Le rapport de la Commission, bien qu’émettant une réserve en l’absence de nombreux documents n’ayant pas été fournis par le gouvernement, confirme ce contexte d’allégation de corruption générale concernant la vente des terrains et des écoles. Le rapport affirme que dans de nombreux cas, les procédures d’autorisation de vente ne semblent pas avoir étaient respectées, les prix de mise aux enchères et de vente sont pratiquement identiques (ce qui semble indiquer qu’il n’y a pas réellement eu d’enchères), et les prix de mise en vente paraissent avoir été fixés de manière favorable aux acheteurs. Le rapport (p. 19) stipule également qu’il semble que ces ventes aient été organisées ‘au plus haut niveau de l’Etat et ces bénéficiaires auraient été connus d’avance’, citant l’entourage de l’ancien Président Mohamed Ould Abdel Aziz.
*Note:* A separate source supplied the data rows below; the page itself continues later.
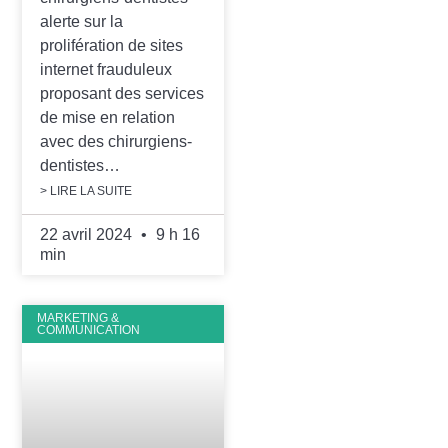
alerte sur la
prolifération de sites
internet frauduleux
proposant des services
de mise en relation
avec des chirurgiens-
dentistes…
> LIRE LA SUITE
22 avril 2024
9 h 16
min
MARKETING &
COMMUNICATION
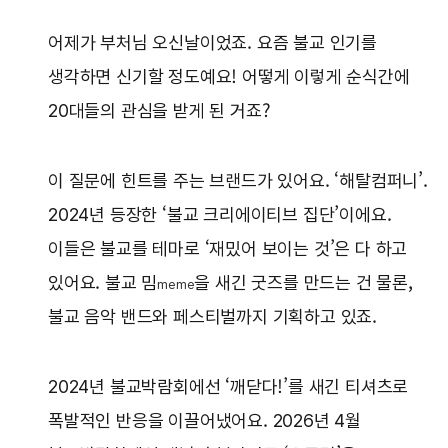
어제가 부처님 오신날이었죠. 요즘 불교 인기를
생각하면 신기할 정도예요! 어떻게 이렇게 순식간에
20대들의 관심을 받게 된 거죠?
이 질문에 힌트를 주는 브랜드가 있어요. ‘해탈컴퍼니’.
2024년 등장한 ‘불교 크리에이티브 집단’이에요.
이들은 불교를 테마로 ‘재밌어 보이는 것’은 다 하고
있어요. 불교 밈
을 새긴 굿즈를 만드는 건 물론,
meme
불교 음악 밴드와 페스티벌까지 기획하고 있죠.
2024년 불교박람회에선 ‘깨닫다!’를 새긴 티셔츠로
폭발적인 반응을 이끌어냈어요. 2026년 4월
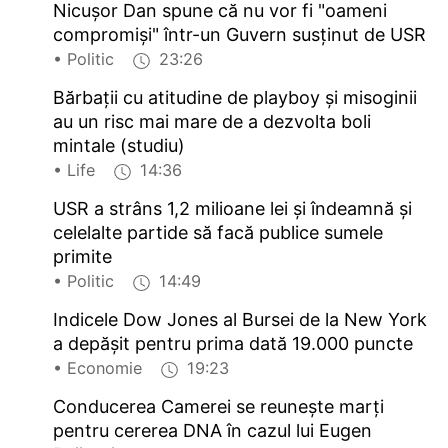
Nicușor Dan spune că nu vor fi "oameni
compromiși" într-un Guvern susținut de USR
• Politic
23:26
Bărbații cu atitudine de playboy și misoginii
au un risc mai mare de a dezvolta boli
mintale (studiu)
• Life
14:36
USR a strâns 1,2 milioane lei și îndeamnă și
celelalte partide să facă publice sumele
primite
• Politic
14:49
Indicele Dow Jones al Bursei de la New York
a depășit pentru prima dată 19.000 puncte
• Economie
19:23
Conducerea Camerei se reunește marți
pentru cererea DNA în cazul lui Eugen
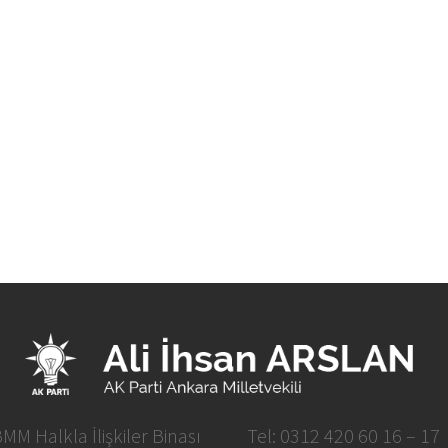
MM Halkla İlişkiler Binası
Tel: 0312 420 60 16 – 17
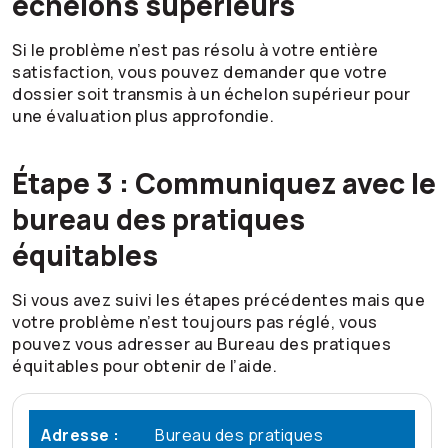
échelons supérieurs
Si le problème n’est pas résolu à votre entière
satisfaction, vous pouvez demander que votre
dossier soit transmis à un échelon supérieur pour
une évaluation plus approfondie.
Étape 3 : Communiquez avec le
bureau des pratiques
équitables
Si vous avez suivi les étapes précédentes mais que
votre problème n’est toujours pas réglé, vous
pouvez vous adresser au Bureau des pratiques
équitables pour obtenir de l’aide.
Adresse :
Bureau des pratiques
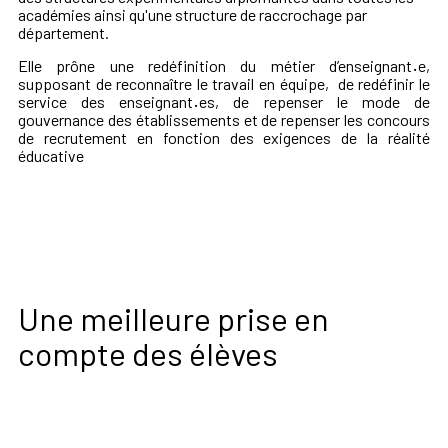
académies ainsi qu'une structure de raccrochage par
département.
Elle prône une redéfinition du métier d’enseignant
·
e,
supposant de reconnaître le travail en équipe, de redéfinir le
service des enseignant
·
es, de repenser le mode de
gouvernance des établissements et de repenser les concours
de recrutement en fonction des exigences de la réalité
éducative
Une meilleure prise en
compte des élèves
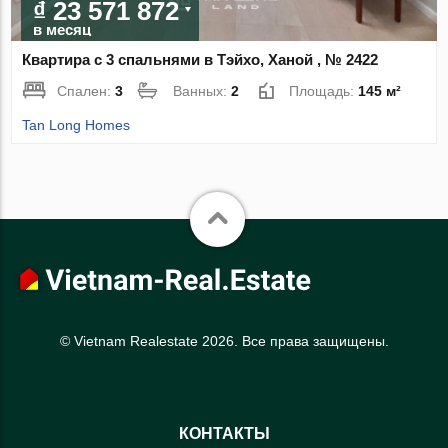
₫ 23 571 872
в месяц
Квартира с 3 спальнями в Тэйхо, Ханой , № 2422
Спален:
3
Ванных:
2
Площадь:
145 м²
Tan Long Homes
© Vietnam Realestate 2026. Все права защищены.
КОНТАКТЫ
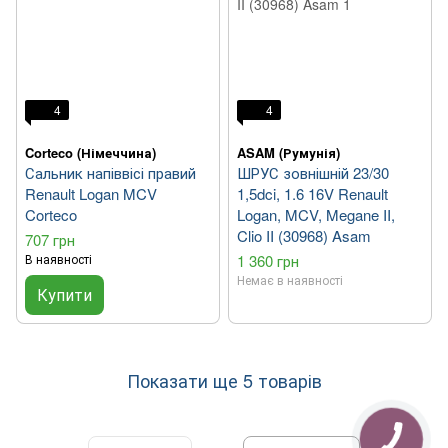
4
4
Corteco (Німеччина)
ASAM (Румунія)
Сальник напіввісі правий
ШРУС зовнішній 23/30
Renault Logan MCV
1,5dci, 1.6 16V Renault
Corteco
Logan, MCV, Megane II,
Clio II (30968) Asam
707 грн
В наявності
1 360 грн
Немає в наявності
Купити
Показати ще 5 товарів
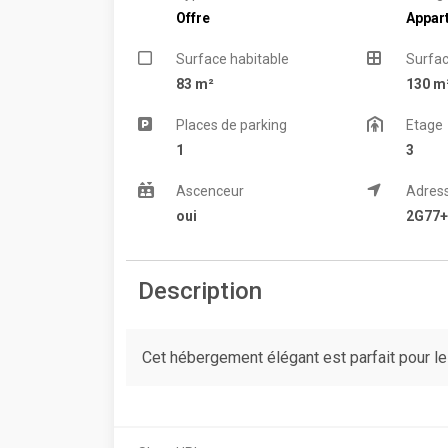
Offre
Appar
Surface habitable
Surfac
83 m²
130 m
Places de parking
Etage
1
3
Ascenceur
Adres
oui
2G77+
Description
Cet hébergement élégant est parfait pour l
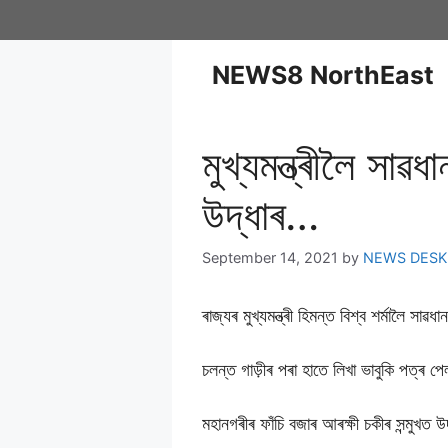
NEWS8 NorthEast
মুখ্যমন্ত্ৰীলৈ সাৱ
উদ্ধাৰ…
September 14, 2021
by
NEWS DESK
ৰাজ্যৰ মুখ্যমন্ত্ৰী হিমন্ত বিশ্ব শৰ্মালৈ সাৱধ
চলন্ত গাড়ীৰ পৰা হাতে লিখা ভাবুকি পত্ৰ প
মহানগৰীৰ ফাঁচি বজাৰ আৰক্ষী চকীৰ সন্মুখত উ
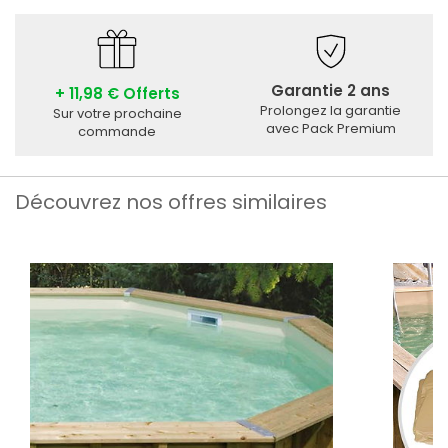
Garantie 2 ans
+ 11,98 € Offerts
Prolongez la garantie
Sur votre prochaine
avec Pack Premium
commande
Découvrez nos offres similaires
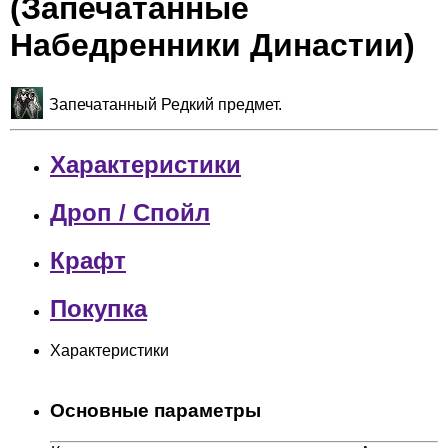
(Запечатанные
Набедренники Династии)
Запечатанный Редкий предмет.
Характеристики
Дроп / Спойл
Крафт
Покупка
Характеристики
Основные параметры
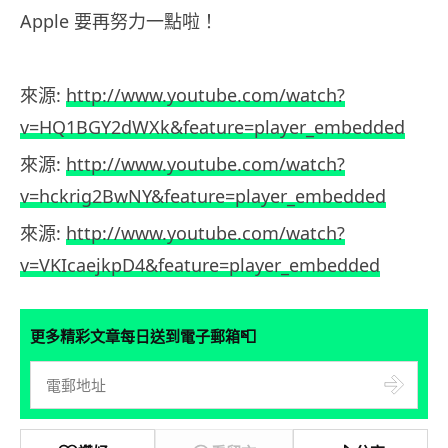
Apple 要再努力一點啦！
來源:
http://www.youtube.com/watch?
v=HQ1BGY2dWXk&feature=player_embedded
來源:
http://www.youtube.com/watch?
v=hckrig2BwNY&feature=player_embedded
來源:
http://www.youtube.com/watch?
v=VKIcaejkpD4&feature=player_embedded
📮
更多精彩文章每日送到電子郵箱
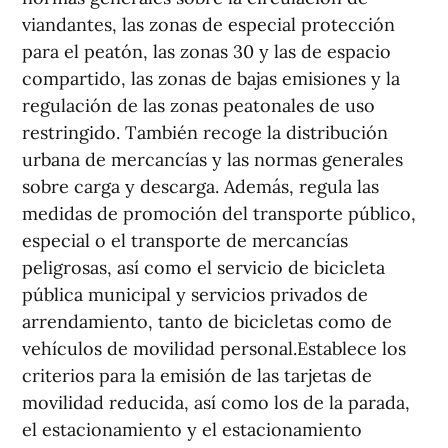
viandantes, las zonas de especial protección
para el peatón, las zonas 30 y las de espacio
compartido, las zonas de bajas emisiones y la
regulación de las zonas peatonales de uso
restringido. También recoge la distribución
urbana de mercancías y las normas generales
sobre carga y descarga. Además, regula las
medidas de promoción del transporte público,
especial o el transporte de mercancías
peligrosas, así como el servicio de bicicleta
pública municipal y servicios privados de
arrendamiento, tanto de bicicletas como de
vehículos de movilidad personal.Establece los
criterios para la emisión de las tarjetas de
movilidad reducida, así como los de la parada,
el estacionamiento y el estacionamiento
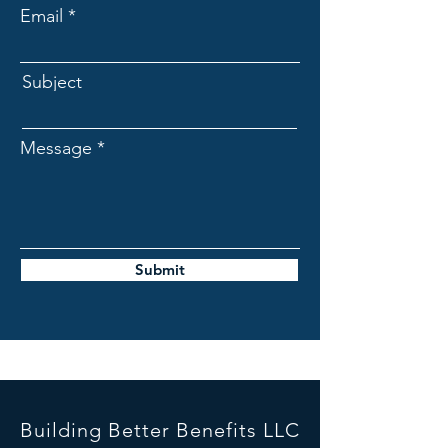
Email
Subject
Message
Submit
Building Better Benefits LLC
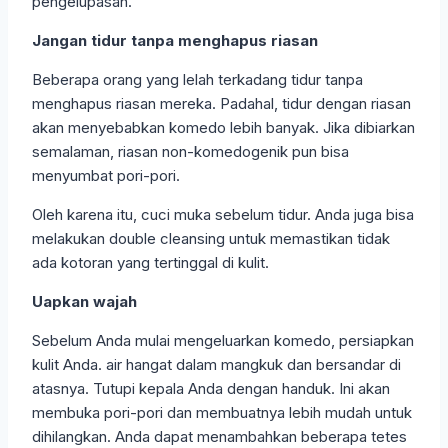
pengelupasan.
Jangan tidur tanpa menghapus riasan
Beberapa orang yang lelah terkadang tidur tanpa
menghapus riasan mereka. Padahal, tidur dengan riasan
akan menyebabkan komedo lebih banyak. Jika dibiarkan
semalaman, riasan non-komedogenik pun bisa
menyumbat pori-pori.
Oleh karena itu, cuci muka sebelum tidur. Anda juga bisa
melakukan double cleansing untuk memastikan tidak
ada kotoran yang tertinggal di kulit.
Uapkan wajah
Sebelum Anda mulai mengeluarkan komedo, persiapkan
kulit Anda. air hangat dalam mangkuk dan bersandar di
atasnya. Tutupi kepala Anda dengan handuk. Ini akan
membuka pori-pori dan membuatnya lebih mudah untuk
dihilangkan. Anda dapat menambahkan beberapa tetes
Le cabinet de l’ancien Président, maintenant mis en examen, est également désigné comme avoir ordonné la suppression des écoles publiques de la carte scolaire et la mise aux enchères.

Remarques finales

Nous saluons l’éclaircissement sur ce cas apporté par ce rapport indépendant et attendons désormais un plan d’action pour la rescolarisation des enfants et le soutien aux familles ayant été contraintes de scolariser leurs enfants en école privée. Le travail de la Commission parlementaire confirme également l’importance de la société civile pour améliorer la transparence et la redevabilité des systèmes éducatifs, en étant souvent en première ligne. Plutôt que la privatisation ou la marchandisation de l’éducation, souvent mises en avant comme étant une solution aux problèmes auxquels font face les systèmes éducatifs publics, et qui, comme ce cas le démontre, s’accompagnent souvent de risques importants de corruption et de violations du droit, le renforcement de la société civile est ainsi l’enjeu crucial pour améliorer la redevabilité dans l’éducation. Enfin, ce cas est un exemple flagrant de l’importance, partout, de protéger en droit des services publics comme l’éducation, afin d’éviter des violations massives des droits humains, telles qu’elles se sont déroulées en Mauritanie.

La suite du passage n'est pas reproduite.